### Supplied records
● ● ● ● ●
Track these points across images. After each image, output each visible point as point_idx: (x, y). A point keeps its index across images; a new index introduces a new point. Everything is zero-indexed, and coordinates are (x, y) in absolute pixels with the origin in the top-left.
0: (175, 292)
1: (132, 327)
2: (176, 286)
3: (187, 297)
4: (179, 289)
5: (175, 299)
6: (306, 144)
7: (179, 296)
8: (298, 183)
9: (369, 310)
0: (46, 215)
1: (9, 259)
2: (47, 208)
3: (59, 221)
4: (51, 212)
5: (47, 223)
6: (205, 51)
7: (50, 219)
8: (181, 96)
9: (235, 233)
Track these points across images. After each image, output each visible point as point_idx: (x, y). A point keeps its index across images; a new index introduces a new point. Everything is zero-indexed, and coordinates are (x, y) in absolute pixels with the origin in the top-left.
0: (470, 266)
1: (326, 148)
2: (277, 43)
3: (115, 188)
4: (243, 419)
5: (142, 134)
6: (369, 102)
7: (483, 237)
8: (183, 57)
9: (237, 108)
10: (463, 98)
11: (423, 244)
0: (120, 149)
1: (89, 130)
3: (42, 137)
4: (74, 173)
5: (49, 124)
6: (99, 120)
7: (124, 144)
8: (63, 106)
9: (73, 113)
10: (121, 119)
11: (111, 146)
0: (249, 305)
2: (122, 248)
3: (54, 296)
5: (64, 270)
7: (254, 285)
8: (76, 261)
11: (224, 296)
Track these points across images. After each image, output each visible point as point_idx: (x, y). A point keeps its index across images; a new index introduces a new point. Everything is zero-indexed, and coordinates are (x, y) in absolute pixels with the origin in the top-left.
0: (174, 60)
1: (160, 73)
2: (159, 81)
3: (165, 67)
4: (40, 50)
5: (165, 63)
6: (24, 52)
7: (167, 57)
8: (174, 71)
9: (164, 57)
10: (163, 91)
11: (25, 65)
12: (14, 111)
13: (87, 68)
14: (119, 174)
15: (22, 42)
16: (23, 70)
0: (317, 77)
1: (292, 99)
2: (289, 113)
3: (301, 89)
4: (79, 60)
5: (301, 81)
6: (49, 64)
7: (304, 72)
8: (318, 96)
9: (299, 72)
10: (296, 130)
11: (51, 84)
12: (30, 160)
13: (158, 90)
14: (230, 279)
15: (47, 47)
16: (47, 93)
● ● ● ● ●
### Activity
Copy out every one of the lines above, word for word and with no changes.

### Response to the exercise
Track these points across images. After each image, output each visible point as point_idx: (x, y). A point keeps its index across images; a new index introduces a new point. Everything is zero-indexed, and coordinates are (x, y) in absolute pixels with the origin in the top-left.
0: (175, 292)
1: (132, 327)
2: (176, 286)
3: (187, 297)
4: (179, 289)
5: (175, 299)
6: (306, 144)
7: (179, 296)
8: (298, 183)
9: (369, 310)
0: (46, 215)
1: (9, 259)
2: (47, 208)
3: (59, 221)
4: (51, 212)
5: (47, 223)
6: (205, 51)
7: (50, 219)
8: (181, 96)
9: (235, 233)
Track these points across images. After each image, output each visible point as point_idx: (x, y). A point keeps its index across images; a new index introduces a new point. Everything is zero-indexed, and coordinates are (x, y) in absolute pixels with the origin in the top-left.
0: (470, 266)
1: (326, 148)
2: (277, 43)
3: (115, 188)
4: (243, 419)
5: (142, 134)
6: (369, 102)
7: (483, 237)
8: (183, 57)
9: (237, 108)
10: (463, 98)
11: (423, 244)
0: (120, 149)
1: (89, 130)
3: (42, 137)
4: (74, 173)
5: (49, 124)
6: (99, 120)
7: (124, 144)
8: (63, 106)
9: (73, 113)
10: (121, 119)
11: (111, 146)
0: (249, 305)
2: (122, 248)
3: (54, 296)
5: (64, 270)
7: (254, 285)
8: (76, 261)
11: (224, 296)
Track these points across images. After each image, output each visible point as point_idx: (x, y). A point keeps its index across images; a new index introduces a new point. Everything is zero-indexed, and coordinates are (x, y) in absolute pixels with the origin in the top-left.
0: (174, 60)
1: (160, 73)
2: (159, 81)
3: (165, 67)
4: (40, 50)
5: (165, 63)
6: (24, 52)
7: (167, 57)
8: (174, 71)
9: (164, 57)
10: (163, 91)
11: (25, 65)
12: (14, 111)
13: (87, 68)
14: (119, 174)
15: (22, 42)
16: (23, 70)
0: (317, 77)
1: (292, 99)
2: (289, 113)
3: (301, 89)
4: (79, 60)
5: (301, 81)
6: (49, 64)
7: (304, 72)
8: (318, 96)
9: (299, 72)
10: (296, 130)
11: (51, 84)
12: (30, 160)
13: (158, 90)
14: (230, 279)
15: (47, 47)
16: (47, 93)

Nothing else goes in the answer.